▶ [Dataset excerpt]
===============

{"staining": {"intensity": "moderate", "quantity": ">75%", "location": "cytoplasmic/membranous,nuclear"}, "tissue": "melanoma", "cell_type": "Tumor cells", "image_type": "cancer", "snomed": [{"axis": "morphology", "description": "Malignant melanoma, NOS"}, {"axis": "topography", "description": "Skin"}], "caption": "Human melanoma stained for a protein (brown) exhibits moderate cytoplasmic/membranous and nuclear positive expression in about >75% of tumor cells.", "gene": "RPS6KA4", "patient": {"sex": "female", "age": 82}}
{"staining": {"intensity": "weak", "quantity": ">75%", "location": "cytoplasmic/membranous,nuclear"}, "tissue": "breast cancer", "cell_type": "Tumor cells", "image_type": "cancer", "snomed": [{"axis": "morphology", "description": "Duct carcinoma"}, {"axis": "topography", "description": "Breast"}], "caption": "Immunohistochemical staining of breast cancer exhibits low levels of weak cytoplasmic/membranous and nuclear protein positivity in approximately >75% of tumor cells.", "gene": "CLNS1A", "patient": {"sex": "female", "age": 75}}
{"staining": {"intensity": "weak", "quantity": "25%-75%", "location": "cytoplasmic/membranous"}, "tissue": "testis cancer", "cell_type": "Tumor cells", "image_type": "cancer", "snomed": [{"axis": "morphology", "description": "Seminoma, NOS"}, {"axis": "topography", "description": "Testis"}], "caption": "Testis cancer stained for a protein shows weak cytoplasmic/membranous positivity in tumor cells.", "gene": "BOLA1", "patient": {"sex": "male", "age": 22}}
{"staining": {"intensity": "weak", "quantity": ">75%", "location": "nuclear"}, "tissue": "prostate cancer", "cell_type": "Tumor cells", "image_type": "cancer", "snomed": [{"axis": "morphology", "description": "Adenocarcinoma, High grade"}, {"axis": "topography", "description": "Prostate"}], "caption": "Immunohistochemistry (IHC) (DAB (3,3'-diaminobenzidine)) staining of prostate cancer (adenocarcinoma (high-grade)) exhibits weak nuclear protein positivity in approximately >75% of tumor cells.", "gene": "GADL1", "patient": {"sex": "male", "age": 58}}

===============

Copy the listing in full. Match it word for word.

{"staining": {"intensity": "moderate", "quantity": ">75%", "location": "cytoplasmic/membranous,nuclear"}, "tissue": "melanoma", "cell_type": "Tumor cells", "image_type": "cancer", "snomed": [{"axis": "morphology", "description": "Malignant melanoma, NOS"}, {"axis": "topography", "description": "Skin"}], "caption": "Human melanoma stained for a protein (brown) exhibits moderate cytoplasmic/membranous and nuclear positive expression in about >75% of tumor cells.", "gene": "RPS6KA4", "patient": {"sex": "female", "age": 82}}
{"staining": {"intensity": "weak", "quantity": ">75%", "location": "cytoplasmic/membranous,nuclear"}, "tissue": "breast cancer", "cell_type": "Tumor cells", "image_type": "cancer", "snomed": [{"axis": "morphology", "description": "Duct carcinoma"}, {"axis": "topography", "description": "Breast"}], "caption": "Immunohistochemical staining of breast cancer exhibits low levels of weak cytoplasmic/membranous and nuclear protein positivity in approximately >75% of tumor cells.", "gene": "CLNS1A", "patient": {"sex": "female", "age": 75}}
{"staining": {"intensity": "weak", "quantity": "25%-75%", "location": "cytoplasmic/membranous"}, "tissue": "testis cancer", "cell_type": "Tumor cells", "image_type": "cancer", "snomed": [{"axis": "morphology", "description": "Seminoma, NOS"}, {"axis": "topography", "description": "Testis"}], "caption": "Testis cancer stained for a protein shows weak cytoplasmic/membranous positivity in tumor cells.", "gene": "BOLA1", "patient": {"sex": "male", "age": 22}}
{"staining": {"intensity": "weak", "quantity": ">75%", "location": "nuclear"}, "tissue": "prostate cancer", "cell_type": "Tumor cells", "image_type": "cancer", "snomed": [{"axis": "morphology", "description": "Adenocarcinoma, High grade"}, {"axis": "topography", "description": "Prostate"}], "caption": "Immunohistochemistry (IHC) (DAB (3,3'-diaminobenzidine)) staining of prostate cancer (adenocarcinoma (high-grade)) exhibits weak nuclear protein positivity in approximately >75% of tumor cells.", "gene": "GADL1", "patient": {"sex": "male", "age": 58}}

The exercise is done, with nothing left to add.